TASK INSTRUCTIONS: Look through the records, and wherever the string "child" turns up, copy out that line.

INPUT DATA:
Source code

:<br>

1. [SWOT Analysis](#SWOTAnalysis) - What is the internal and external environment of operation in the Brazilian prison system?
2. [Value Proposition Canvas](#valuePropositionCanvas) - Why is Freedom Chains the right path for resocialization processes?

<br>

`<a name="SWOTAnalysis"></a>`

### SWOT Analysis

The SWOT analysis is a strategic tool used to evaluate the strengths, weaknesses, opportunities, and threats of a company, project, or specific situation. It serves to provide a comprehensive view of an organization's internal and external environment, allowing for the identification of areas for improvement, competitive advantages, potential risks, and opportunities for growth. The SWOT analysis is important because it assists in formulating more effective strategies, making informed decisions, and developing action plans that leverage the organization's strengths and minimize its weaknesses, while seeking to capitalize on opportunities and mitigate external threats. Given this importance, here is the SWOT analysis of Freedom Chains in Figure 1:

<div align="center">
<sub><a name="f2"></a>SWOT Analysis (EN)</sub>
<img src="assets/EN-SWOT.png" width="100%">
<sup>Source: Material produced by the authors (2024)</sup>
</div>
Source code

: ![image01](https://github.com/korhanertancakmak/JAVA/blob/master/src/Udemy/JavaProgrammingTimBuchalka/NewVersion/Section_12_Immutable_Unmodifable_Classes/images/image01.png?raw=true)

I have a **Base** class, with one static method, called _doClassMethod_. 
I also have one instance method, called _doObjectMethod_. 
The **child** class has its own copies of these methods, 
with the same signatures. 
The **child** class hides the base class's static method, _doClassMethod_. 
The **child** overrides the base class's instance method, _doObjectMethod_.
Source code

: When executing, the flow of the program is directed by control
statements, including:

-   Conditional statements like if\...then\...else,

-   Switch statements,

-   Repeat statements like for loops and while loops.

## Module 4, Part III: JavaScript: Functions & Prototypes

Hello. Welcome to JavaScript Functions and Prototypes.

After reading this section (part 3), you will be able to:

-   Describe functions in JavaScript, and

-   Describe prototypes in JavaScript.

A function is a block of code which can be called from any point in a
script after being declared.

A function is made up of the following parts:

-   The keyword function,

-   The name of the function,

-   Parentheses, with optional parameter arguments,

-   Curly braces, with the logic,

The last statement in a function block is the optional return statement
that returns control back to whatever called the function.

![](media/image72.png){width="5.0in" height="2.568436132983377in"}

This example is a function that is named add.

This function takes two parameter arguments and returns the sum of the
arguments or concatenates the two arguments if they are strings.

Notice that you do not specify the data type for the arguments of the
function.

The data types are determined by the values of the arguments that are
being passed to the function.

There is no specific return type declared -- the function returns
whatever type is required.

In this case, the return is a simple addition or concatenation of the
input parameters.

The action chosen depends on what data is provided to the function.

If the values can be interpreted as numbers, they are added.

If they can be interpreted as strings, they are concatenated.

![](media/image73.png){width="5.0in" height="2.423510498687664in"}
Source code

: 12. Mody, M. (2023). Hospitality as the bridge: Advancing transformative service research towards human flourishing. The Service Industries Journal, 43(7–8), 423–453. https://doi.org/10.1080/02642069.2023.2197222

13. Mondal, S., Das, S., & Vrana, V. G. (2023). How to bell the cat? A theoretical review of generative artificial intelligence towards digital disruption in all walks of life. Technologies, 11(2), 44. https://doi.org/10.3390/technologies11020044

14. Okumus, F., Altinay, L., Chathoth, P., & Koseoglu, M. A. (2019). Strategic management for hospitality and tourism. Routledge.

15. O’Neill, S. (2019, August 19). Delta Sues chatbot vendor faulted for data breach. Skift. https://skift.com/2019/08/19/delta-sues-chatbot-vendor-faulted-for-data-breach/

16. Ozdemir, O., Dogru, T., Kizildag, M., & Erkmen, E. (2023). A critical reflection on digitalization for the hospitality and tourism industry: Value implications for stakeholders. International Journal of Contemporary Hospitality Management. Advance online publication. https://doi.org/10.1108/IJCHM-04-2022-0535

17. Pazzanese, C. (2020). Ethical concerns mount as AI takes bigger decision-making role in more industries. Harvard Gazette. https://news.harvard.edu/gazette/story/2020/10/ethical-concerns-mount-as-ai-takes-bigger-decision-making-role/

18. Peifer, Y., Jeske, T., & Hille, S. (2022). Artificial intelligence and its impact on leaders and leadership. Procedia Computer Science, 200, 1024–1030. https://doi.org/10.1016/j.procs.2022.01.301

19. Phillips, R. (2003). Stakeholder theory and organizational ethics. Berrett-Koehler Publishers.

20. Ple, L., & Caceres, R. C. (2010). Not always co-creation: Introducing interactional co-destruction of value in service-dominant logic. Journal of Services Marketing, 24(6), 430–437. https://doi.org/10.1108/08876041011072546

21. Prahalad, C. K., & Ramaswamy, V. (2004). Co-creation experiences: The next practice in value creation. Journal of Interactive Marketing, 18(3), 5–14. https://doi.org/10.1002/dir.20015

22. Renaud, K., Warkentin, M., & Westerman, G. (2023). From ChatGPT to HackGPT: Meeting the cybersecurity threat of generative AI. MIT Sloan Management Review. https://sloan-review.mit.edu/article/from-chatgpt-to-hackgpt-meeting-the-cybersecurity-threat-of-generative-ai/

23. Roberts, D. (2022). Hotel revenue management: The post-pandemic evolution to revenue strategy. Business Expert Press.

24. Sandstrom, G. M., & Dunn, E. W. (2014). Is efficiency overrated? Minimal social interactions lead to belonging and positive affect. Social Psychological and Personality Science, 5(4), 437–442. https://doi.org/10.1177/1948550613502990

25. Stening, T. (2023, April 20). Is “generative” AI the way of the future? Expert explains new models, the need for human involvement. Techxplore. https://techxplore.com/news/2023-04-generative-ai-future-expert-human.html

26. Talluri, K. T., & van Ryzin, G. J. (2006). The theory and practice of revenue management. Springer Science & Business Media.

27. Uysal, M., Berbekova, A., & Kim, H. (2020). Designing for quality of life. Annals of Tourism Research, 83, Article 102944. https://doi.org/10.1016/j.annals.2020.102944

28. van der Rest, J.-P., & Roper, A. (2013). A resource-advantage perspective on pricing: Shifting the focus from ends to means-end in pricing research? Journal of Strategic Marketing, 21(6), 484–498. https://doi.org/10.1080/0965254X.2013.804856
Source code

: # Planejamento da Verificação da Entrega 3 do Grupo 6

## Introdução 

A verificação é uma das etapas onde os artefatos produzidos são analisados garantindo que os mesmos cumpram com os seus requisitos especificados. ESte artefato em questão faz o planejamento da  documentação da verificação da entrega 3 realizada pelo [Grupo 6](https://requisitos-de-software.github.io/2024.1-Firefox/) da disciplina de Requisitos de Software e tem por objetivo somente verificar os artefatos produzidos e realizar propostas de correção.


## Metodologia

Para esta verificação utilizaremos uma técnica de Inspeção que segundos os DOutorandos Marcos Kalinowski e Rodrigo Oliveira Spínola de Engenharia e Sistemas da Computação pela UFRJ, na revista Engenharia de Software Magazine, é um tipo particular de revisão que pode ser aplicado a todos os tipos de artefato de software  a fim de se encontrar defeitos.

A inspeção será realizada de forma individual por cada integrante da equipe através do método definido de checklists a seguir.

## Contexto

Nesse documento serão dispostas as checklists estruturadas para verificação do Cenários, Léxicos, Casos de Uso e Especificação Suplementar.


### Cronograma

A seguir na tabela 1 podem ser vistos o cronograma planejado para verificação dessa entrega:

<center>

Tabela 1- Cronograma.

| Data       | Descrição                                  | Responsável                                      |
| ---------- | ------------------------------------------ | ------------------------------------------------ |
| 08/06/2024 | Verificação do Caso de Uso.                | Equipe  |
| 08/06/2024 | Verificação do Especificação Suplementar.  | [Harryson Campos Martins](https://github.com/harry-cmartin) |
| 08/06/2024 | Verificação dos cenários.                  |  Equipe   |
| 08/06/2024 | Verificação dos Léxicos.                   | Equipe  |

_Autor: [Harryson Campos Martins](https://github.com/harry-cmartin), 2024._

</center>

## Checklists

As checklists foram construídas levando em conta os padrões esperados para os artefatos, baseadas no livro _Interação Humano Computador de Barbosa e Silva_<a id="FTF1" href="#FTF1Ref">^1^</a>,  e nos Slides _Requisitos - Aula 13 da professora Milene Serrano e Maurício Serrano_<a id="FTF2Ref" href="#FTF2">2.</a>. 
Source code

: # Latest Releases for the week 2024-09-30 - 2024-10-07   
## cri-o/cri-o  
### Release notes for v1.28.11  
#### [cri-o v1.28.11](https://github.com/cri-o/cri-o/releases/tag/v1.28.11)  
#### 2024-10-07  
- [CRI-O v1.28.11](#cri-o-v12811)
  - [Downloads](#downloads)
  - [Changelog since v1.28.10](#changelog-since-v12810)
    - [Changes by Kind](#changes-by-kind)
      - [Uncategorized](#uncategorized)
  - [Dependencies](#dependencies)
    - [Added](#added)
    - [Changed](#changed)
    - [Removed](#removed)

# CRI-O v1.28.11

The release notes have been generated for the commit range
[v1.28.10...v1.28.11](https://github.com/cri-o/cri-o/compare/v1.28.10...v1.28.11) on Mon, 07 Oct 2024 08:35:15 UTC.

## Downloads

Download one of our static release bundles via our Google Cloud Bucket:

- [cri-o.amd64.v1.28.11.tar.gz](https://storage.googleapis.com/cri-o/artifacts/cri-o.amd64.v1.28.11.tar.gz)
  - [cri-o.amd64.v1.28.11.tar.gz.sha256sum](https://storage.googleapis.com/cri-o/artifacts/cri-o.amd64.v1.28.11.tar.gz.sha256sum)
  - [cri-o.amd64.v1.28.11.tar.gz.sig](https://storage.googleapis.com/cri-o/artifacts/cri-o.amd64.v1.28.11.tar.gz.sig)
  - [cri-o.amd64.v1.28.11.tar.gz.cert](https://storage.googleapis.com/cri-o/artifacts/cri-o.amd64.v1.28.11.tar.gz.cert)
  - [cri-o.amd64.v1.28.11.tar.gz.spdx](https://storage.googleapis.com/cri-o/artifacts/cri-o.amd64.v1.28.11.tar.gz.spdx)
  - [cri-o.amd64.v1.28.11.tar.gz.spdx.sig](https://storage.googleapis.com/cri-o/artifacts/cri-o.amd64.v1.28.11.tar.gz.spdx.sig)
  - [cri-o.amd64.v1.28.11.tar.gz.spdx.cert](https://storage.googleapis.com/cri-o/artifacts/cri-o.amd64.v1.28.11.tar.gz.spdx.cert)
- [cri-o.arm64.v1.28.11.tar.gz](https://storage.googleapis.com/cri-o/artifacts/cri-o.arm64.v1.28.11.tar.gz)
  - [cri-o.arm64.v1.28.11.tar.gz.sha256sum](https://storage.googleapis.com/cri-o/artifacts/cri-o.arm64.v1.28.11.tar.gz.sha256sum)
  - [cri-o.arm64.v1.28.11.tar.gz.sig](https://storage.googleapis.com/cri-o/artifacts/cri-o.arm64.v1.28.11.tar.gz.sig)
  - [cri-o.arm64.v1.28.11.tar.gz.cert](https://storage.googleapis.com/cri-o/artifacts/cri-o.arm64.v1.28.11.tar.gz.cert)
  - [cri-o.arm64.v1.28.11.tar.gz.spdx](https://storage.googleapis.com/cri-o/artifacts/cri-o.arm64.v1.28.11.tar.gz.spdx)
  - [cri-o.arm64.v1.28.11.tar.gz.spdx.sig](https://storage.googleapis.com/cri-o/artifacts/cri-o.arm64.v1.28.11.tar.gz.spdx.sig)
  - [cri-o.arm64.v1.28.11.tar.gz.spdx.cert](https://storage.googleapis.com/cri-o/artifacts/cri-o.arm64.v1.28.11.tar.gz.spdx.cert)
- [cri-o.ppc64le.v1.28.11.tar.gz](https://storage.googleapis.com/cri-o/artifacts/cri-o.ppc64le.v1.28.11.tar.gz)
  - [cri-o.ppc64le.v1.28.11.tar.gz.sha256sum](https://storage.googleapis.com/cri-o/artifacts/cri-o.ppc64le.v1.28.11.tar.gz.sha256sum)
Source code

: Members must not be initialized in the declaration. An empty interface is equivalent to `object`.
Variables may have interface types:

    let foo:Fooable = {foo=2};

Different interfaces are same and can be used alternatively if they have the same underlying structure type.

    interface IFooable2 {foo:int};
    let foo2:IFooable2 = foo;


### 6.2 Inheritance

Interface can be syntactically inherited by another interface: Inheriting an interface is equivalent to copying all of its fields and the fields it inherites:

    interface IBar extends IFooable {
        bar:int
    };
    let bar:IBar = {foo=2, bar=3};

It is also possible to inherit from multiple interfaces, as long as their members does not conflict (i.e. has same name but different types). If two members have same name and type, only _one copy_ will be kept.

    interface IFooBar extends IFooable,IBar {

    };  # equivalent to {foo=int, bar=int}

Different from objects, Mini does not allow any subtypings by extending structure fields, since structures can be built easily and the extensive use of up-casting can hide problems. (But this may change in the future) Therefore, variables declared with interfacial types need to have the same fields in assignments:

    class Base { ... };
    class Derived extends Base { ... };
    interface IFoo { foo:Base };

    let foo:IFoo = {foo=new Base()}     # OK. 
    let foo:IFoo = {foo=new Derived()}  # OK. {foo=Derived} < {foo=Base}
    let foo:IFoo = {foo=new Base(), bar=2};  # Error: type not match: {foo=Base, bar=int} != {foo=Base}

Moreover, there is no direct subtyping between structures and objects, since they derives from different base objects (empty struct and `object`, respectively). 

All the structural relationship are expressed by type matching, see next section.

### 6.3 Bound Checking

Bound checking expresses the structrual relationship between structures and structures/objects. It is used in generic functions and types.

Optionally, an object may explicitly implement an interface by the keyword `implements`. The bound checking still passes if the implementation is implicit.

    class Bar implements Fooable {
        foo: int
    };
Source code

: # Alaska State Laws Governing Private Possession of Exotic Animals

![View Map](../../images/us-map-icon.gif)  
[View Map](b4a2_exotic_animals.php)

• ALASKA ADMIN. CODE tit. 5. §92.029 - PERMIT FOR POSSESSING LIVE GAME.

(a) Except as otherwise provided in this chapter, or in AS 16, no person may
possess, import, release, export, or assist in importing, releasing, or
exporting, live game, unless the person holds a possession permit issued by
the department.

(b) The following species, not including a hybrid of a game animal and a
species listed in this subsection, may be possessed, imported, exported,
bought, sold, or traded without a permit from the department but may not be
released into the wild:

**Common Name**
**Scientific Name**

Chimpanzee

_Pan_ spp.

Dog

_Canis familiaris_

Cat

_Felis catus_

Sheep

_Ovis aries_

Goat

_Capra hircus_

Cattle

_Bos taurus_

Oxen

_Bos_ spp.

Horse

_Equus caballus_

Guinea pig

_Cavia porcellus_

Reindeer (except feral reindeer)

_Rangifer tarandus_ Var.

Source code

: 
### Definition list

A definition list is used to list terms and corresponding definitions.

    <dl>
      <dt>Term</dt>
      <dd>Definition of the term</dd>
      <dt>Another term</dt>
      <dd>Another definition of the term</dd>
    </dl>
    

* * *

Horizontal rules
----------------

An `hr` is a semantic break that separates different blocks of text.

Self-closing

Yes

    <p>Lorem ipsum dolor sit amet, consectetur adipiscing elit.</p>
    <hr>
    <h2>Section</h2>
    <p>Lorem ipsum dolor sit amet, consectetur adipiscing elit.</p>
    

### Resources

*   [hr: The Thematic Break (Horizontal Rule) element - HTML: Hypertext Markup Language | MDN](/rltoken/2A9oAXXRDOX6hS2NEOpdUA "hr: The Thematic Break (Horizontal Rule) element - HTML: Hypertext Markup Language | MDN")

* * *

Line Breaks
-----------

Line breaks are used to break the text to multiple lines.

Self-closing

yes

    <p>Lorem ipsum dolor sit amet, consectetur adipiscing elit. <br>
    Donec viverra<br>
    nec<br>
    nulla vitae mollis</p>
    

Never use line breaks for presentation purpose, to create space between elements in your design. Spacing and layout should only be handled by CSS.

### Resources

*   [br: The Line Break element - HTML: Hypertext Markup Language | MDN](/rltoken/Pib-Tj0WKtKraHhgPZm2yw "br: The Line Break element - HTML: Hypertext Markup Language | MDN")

TASK OUTPUT:
The **child** class has its own copies of these methods, 
The **child** class hides the base class's static method, _doClassMethod_. 
The **child** overrides the base class's instance method, _doObjectMethod_.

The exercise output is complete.